Comparison of high titer Edmonston-Zagreb, Biken-CAM and Schwarz measles vaccines in Peruvian infants.

Berry,-S; Hernandez,-H; Kanashiro,-R; Campos,-M; Azabache,-V; Gomez,-G; Gutierrez,-M; Weirs,-B; De-Quadros,-C; Halsey,-N

Pediatr-Infect-Dis-J. 1992 Oct; 11(10): 822-7

Pediatric-infectious-disease-journal,-The

In an effort to identify the optimal dose and strain of measles vaccination for early immunization, Peruvian infants were randomly assigned to receive one of three measles vaccines in varying doses at 5 to 6 or 8 to 9 months of age. Edmonston-Zagreb vaccines were significantly (P < 0.001) more immunogenic than equivalent or higher titers of Schwarz or Biken-CAM vaccines as determined by neutralization antibody response 3 months after vaccination.

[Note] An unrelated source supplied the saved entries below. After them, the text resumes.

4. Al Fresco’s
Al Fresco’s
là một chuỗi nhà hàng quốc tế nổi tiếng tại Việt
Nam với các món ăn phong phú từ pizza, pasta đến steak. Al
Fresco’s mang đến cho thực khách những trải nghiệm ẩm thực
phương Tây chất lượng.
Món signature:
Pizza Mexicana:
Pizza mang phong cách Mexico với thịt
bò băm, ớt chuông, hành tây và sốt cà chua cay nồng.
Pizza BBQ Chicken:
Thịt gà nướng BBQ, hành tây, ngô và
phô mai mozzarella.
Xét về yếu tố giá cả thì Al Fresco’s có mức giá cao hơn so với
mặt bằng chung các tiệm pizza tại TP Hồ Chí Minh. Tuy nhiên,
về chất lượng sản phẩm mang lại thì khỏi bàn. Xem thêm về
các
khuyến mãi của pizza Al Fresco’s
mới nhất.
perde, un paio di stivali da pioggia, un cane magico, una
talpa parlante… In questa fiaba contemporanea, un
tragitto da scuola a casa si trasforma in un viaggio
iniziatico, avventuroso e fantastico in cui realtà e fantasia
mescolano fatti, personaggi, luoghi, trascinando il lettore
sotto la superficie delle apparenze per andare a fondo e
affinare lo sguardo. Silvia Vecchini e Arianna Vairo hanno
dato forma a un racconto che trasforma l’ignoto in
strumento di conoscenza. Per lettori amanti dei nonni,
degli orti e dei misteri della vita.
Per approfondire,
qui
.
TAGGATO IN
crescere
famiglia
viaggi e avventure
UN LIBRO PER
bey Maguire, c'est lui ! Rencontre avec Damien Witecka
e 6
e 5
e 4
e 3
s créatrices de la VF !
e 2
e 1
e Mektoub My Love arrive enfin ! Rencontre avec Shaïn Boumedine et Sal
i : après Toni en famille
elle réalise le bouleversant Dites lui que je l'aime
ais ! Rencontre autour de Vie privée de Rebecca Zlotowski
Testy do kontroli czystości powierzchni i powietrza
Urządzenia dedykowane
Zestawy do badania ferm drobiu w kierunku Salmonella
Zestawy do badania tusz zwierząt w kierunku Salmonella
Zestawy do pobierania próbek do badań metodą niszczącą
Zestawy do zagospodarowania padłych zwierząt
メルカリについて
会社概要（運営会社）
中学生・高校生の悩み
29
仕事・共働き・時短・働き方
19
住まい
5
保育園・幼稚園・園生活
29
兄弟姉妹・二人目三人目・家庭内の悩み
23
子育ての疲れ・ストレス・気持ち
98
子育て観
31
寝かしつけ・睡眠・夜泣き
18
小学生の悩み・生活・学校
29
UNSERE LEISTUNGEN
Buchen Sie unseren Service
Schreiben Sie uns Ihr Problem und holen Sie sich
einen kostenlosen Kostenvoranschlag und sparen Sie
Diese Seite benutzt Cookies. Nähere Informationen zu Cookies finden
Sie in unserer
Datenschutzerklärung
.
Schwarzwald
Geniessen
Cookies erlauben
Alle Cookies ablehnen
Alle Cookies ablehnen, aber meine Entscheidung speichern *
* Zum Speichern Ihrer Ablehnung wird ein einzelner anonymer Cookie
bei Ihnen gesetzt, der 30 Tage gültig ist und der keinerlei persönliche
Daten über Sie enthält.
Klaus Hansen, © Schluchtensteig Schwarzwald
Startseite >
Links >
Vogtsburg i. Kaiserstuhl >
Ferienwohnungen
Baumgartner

Eighty-two percent of infants who received high titer Edmonston-Zagreb vaccine at 5 to 6 months of age developed protective concentrations of measles antibody, a response rate similar to that observed after standard titer Schwarz (81%) or high titer Biken-CAM vaccine (81%) at 8 to 9 months of age. No significant differences in the rates of fever, rash or other adverse events were noted by vaccine group 10 to 14 days after vaccination. Although the high titer vaccines are more immunogenic in young infants than standard vaccines, long term safety must be assured before these vaccines can be put into widespread use.

Too bad this advice wasn’t followed. - SM

 

Child mortality after high-titre measles vaccines: prospective study in Senegal.

Garenne,-M; Leroy,-O; Beau,-J-P; Sene,-I

Lancet. 1991 Oct 12; 338(8772): 903-7

Lancet-

The use of Edmonston-Zagreb high-titre (EZ-HT) vaccine at age 6 months has been recommended for countries in which measles before the age of 9 months is a substantial cause of death, but little is known about the long-term effects of high-titre live measles vaccines given early in life. In a randomised vaccine trial in a rural area of Senegal, children were randomly assigned at birth to three vaccine groups: EZ-HT at 5 months (n = 336); Schwarz high-titre (SW-HT) at 5 months (n = 321); and placebo at 5 months followed by standard low-titre Schwarz vaccine at 10 months (standard: n = 358). All children were prospectively followed for 24-39 months in a well-established demographic surveillance system. Child mortality after immunisation was significantly higher in the two groups which received high-titre vaccines than in the group given the standard vaccine. The relative risk of death was 1.80 (95% confidence interval [CI] 1.18-2.74; p = 0.007) in the EZ-HT group and 1.51 (0.97-2.34; p = 0.07) in the SW-HT group compared with the standard group. The three vaccine groups were comparable as regards various social, family, and health characteristics, and there was no difference in mortality between children who received the standard vaccine and those who were eligible for the trial but did not take part for various reasons. The higher risk of death in the two high-titre vaccine groups remained significant in multivariate analyses. These findings suggest a need to reconsider the use of high-titre measles vaccines early in life in less developed countries.